Des normes de plus en plus contraignantes, des temps de travail élevés, une flexibilité saisonnière, une plus grande précarité : autant d’évolutions qui « viennent aggraver des conditions de travail caractérisées par un cumul d’expositions à divers risques et facteurs de pénibilité », indique le magazine. L’augmentation progressive du nombre de tâches à accomplir, qu’elles soient administratives, techniques ou productives, ont « contribué à accroître la charge mentale d’une activité déjà pénible physiquement ». L’agriculteur est en état de « stress permanent ».

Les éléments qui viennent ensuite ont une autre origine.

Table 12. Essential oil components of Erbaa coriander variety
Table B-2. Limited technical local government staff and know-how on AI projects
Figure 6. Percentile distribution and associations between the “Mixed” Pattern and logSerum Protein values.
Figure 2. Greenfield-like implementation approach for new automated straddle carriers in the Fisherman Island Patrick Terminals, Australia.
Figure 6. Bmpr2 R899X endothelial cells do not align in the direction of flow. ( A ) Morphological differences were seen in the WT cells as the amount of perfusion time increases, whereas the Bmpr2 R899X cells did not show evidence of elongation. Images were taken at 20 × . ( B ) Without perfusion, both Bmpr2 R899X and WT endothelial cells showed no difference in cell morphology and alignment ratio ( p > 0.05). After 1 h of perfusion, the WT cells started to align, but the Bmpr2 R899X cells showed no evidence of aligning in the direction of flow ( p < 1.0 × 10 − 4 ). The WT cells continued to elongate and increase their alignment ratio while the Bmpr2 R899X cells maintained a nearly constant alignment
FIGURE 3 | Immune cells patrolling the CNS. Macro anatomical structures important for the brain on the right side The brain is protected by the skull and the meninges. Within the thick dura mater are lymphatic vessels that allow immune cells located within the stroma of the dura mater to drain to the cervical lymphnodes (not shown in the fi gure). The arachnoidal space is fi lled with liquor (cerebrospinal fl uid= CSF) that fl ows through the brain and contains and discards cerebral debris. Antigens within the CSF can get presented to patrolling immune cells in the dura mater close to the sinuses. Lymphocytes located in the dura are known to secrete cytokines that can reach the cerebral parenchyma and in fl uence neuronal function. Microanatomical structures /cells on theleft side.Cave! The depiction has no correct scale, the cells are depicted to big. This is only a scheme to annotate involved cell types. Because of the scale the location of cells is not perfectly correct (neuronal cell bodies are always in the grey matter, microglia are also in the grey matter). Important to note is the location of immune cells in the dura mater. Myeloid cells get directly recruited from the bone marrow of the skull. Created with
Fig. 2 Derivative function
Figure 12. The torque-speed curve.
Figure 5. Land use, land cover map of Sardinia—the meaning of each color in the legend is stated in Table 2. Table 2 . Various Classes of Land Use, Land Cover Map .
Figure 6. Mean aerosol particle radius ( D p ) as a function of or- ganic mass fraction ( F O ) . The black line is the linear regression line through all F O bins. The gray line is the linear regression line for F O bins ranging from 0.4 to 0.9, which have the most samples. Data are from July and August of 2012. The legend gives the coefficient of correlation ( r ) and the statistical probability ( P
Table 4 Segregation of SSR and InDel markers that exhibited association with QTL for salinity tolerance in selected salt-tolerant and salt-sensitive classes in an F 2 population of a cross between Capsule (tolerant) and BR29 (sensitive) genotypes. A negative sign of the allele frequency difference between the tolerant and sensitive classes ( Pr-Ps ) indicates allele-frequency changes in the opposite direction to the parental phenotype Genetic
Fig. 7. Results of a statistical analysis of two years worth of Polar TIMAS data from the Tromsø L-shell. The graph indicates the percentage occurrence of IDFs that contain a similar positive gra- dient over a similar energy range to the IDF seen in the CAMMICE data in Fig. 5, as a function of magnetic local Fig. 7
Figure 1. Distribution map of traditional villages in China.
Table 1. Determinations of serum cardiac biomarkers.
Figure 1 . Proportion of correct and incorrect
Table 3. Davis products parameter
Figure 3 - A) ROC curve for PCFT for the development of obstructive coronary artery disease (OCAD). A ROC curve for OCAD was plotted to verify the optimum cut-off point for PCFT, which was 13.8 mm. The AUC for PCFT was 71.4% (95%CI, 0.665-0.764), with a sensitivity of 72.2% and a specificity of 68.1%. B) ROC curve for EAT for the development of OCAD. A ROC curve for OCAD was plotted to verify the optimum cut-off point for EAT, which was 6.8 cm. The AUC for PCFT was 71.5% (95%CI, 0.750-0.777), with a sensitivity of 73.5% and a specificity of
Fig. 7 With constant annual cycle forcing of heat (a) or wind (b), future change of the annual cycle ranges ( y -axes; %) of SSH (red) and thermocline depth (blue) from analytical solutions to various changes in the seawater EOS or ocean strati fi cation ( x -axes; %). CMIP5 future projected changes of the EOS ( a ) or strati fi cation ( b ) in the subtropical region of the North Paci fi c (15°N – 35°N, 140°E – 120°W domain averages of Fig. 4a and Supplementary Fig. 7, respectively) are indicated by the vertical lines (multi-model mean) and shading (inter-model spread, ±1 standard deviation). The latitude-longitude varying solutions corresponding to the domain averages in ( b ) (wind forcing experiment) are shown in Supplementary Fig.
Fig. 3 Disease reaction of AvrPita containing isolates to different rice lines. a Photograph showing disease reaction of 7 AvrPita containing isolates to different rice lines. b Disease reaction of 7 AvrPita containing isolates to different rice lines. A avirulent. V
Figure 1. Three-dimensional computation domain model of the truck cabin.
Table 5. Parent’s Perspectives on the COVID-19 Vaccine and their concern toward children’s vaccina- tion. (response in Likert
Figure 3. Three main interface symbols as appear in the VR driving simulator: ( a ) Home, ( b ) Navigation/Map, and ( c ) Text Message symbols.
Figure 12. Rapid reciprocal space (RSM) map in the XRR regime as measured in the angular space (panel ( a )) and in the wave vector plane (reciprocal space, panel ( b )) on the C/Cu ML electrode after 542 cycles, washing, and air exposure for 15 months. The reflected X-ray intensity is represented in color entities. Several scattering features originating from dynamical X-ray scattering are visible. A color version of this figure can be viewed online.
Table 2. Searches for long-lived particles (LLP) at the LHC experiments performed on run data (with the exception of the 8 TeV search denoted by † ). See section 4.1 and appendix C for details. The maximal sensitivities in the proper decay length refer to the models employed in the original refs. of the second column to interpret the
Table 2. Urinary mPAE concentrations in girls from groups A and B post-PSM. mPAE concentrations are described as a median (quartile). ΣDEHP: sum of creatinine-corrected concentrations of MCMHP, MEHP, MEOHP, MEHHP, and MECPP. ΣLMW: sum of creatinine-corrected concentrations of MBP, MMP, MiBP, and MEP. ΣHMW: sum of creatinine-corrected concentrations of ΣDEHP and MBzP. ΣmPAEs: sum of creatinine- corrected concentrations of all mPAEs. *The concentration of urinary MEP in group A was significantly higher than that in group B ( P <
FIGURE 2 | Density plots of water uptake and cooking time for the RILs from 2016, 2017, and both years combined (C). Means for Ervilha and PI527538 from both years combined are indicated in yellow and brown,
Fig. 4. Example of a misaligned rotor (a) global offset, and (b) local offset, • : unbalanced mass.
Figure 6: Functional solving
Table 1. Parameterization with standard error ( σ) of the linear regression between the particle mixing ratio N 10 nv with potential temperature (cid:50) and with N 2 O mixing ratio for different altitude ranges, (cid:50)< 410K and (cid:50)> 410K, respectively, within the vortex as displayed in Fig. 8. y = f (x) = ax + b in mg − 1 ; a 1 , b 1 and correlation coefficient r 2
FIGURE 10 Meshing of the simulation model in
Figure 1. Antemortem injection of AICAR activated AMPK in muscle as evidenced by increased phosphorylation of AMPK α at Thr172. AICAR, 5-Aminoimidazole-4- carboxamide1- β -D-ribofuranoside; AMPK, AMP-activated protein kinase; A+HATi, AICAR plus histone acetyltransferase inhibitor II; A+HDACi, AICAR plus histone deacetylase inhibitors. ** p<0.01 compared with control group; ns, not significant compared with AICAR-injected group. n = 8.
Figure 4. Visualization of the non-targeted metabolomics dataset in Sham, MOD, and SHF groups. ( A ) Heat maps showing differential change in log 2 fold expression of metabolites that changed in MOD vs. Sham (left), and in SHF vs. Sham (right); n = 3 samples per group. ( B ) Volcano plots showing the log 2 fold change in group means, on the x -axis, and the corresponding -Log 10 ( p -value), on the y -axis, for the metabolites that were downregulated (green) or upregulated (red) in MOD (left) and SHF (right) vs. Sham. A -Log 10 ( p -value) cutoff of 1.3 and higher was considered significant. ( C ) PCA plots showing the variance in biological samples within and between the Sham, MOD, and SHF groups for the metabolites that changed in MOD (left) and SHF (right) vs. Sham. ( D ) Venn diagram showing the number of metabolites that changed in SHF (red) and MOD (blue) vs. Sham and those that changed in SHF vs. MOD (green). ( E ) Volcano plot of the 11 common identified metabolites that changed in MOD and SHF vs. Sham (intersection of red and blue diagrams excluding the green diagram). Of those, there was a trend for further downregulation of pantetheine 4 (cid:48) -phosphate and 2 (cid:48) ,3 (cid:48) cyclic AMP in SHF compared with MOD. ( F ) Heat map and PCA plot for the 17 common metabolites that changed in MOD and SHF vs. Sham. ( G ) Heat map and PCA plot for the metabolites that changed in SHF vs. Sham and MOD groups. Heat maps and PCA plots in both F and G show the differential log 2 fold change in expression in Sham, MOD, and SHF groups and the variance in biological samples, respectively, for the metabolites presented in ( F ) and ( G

Dans la plupart des cas, les exploitants agricoles sont confrontés à leurs difficultés de façon « isolée » et avec « un faible soutien social ». En conséquence, ils sont victimes d’un taux de suicide « trois fois plus élevé que les cadres ». Une étude publiée le 10 octobre par l’Institut de veille sanitaire (InVS) vient corroborer cet état des lieux. L’InVS a ainsi dénombré 417 suicides chez les hommes agriculteurs entre 2007 et 2009. Pour les femmes, ce nombre est de 68 sur la même période.

Des plans de prévention
Ce fléau ne représente pourtant que la troisième cause de mortalité de cette population… La première d’entre elles est due aux cancers dont certains sont surreprésentés. C’est notamment le cas des cancers hématologiques (leucémie, lymphome…), de la prostate, du cerveau ou encore de la peau.

L’exposition aux pesticides constitue une « piste privilégiée pour expliquer ces excès » de cancers. « Depuis la seconde guerre mondiale, l’essor de l’industrie chimique a conduit à l’apparition de très nombreux pesticides de synthèse – plus de 1.000 homologués – et à un accroissement important des quantités utilisées », précise Santé & travail.

Ces produits pourraient être également à l’origine de pathologies neurologiques, telles que la maladie de Parkinson ou la maladie d’Alzheimer. Certaines études ont aussi mis en évidence des effets sur les systèmes endocriniens, immunitaires et respiratoires. Enfin, des tumeurs in utero ont atteint des enfants dont la mère avait été exposée aux pesticides durant son activité professionnelle. A ces risques s’ajoute la progression de maladies professionnelles, comme les troubles musculo-squelettiques (TMS).

« Nous sommes confrontés à une mosaïque de populations exposées à une multitude de risques », explique à Santé & travail le Dr Yves Cosset, médecin chef de l’échelon national de santé-sécurité au travail à la caisse centrale de la Mutualité sociale agricole (MSA). Pour faire face à cette multiplicité des risques, la MSA a mis en place des plans santé-sécurité au travail contre les TMS, les risques psychosociaux et chimiques, ainsi qu’un plan de prévention du suicide.

Sur le terrain, des agriculteurs prennent eux-mêmes les devants pour améliorer leurs conditions de travail. En mutualisant les ressources de plusieurs exploitations, ils réussissent à « mettre en exergue les qualités et atouts de chaque structure, pour en gommer les points faibles », poursuit le magazine. Cette organisation collective contribue à alléger l’emploi du temps, augmenter le nombre de week-ends de repos et de jours de congés annuels. Autre solution pour éviter un « enfermement » dans le travail : opter pour une exploitation à « taille humaine ».